West Indies Hall of Fame May 9, 2007

Walcott and Hall inducted into Hall of Fame

Philip Spooner

Two of greatest cricketers produced by Barbados and the West Indies were honoured for their outstanding contributions to the game on Sunday night.

Sir Clyde Walcott and Wes Hall, who were brilliant players and highly-respected administrators, were inducted into the Sticky Wicket West Indies Hall of Fame during a lavish ceremony in Antigua at the Stanford Cricket Ground.

Sir Clyde died last August at age 80. He was an outstanding batsman and member of the famous 3Ws. After his playing days he became chairman of West Indies selectors, manager of the team, president of the West Indies Cricket Board (WICB) and the first non-Englishman to be appointed president of the ICC. He had a superb batting record, making 3 798 runs in 44 Tests with 15 centuries, at an average of 56.68. He was represented at the ceremony by his wife Lady Walcott and son, Michael.

In his heyday Hall was a barrel-chested fast bowler and was the best in the game in the 1960s, and ended his career with 192 wickets in 48 matches. After hanging up his boots he too was chairman of selectors and manager of the Windies team, and was also president of the WICB. He was a minister of Government in the 1980s. Fast bowling legend Michael Holding played in the West Indies with both Hall and Sir Clyde as manager. In his tribute to Sir Clyde, he outlined how he was instrumental in helping to develop his career especially when he had been struggling in the unfamiliar conditions on the 1976 tour of England. Holding said Sir Clyde genuinely cared about people and was an individual who instilled discipline.
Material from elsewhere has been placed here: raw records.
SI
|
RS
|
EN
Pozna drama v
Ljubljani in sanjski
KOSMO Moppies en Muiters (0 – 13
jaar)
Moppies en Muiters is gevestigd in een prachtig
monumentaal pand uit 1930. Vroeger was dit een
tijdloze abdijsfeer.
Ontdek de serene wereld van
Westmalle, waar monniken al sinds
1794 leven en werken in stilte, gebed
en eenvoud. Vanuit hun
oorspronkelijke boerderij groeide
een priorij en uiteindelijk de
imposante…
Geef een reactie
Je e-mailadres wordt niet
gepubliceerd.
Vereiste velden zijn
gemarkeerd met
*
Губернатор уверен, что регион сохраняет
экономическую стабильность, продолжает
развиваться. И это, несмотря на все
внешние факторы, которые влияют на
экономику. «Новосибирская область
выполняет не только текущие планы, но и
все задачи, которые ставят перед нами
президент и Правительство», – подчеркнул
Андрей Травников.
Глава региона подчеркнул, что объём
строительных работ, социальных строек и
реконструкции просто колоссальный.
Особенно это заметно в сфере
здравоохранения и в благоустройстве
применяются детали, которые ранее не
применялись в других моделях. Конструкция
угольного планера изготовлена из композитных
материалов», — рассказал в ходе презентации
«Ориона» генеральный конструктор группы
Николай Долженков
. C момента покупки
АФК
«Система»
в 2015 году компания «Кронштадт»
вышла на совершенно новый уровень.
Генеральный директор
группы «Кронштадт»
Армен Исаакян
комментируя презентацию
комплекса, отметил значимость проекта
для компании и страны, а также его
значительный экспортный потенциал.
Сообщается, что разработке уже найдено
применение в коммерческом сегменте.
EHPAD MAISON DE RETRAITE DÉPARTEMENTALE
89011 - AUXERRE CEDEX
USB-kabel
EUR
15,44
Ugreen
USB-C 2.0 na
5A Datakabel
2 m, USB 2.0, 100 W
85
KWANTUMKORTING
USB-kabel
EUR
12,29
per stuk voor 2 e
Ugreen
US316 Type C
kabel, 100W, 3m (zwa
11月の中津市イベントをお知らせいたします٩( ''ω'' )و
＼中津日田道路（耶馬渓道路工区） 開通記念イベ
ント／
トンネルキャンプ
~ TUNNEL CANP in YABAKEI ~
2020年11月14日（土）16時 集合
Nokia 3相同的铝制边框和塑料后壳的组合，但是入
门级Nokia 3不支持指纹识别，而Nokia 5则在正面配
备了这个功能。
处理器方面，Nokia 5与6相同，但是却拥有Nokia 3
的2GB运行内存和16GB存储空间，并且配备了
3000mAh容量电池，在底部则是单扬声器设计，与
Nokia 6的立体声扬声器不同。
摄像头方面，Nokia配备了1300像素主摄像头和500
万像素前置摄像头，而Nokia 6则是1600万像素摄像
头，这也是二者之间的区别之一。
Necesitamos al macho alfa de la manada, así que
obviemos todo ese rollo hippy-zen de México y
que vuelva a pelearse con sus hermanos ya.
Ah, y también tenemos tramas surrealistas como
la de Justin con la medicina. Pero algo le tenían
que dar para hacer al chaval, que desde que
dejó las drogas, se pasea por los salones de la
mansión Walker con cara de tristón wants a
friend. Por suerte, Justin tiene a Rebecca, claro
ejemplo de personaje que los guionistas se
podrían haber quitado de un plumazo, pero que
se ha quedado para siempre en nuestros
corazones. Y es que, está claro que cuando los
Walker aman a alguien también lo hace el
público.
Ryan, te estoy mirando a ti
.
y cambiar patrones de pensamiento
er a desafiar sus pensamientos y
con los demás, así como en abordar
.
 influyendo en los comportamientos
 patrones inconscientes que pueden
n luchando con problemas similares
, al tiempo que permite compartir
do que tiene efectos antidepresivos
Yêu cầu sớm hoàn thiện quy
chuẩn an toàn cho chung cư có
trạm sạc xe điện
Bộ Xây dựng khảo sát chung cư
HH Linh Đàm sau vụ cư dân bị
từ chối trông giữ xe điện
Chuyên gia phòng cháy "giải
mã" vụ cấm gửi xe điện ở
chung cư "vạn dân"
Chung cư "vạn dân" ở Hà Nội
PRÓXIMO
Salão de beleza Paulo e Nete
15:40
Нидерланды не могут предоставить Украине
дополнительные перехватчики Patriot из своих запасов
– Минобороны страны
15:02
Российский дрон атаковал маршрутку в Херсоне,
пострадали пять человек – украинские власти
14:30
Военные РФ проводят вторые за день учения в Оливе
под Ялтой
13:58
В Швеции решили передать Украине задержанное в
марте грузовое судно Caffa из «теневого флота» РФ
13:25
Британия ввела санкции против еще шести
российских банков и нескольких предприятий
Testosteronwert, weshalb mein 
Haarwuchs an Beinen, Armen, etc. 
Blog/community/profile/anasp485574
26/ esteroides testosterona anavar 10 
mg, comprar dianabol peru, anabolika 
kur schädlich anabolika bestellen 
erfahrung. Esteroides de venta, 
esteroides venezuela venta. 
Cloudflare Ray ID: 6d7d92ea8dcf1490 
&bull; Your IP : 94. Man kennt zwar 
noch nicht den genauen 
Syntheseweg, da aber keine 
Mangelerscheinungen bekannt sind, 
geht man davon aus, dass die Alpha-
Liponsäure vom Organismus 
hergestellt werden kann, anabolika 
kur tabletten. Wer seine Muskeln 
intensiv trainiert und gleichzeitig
Holding referred to Hall as "chief" and described the 69-year-old as a "great" manager and stressed he was "still a great man". He pointed out that Hall, who also served as manager after retiring from international cricket, was very accommodating and had made time for players under his charge.

In his address, Hall said he was honoured to be inducted into the Hall of Fame, which was the brainchild of Texan billionaire Allen Stanford. Hall also noted that his aim was to continue to make a contribution to the game.

Lady Walcott spoke to the media and said she was thrilled by the tribute paid to Sir Clyde. She also noted that if he were still alive, Sir Clyde would have graciously accepted the honour.

The event was attended by several other outstanding cricketers including Barbados National Hero Sir Garfield Sobers, Sir Viv Richards, Sir Everton Weekes, Lance Gibbs, Joel Garner, Gordon Greenidge, Desmond Haynes, Richie Richardson, Curtly Ambrose, Courtney Walsh, Ian Bishop, and Colin Croft.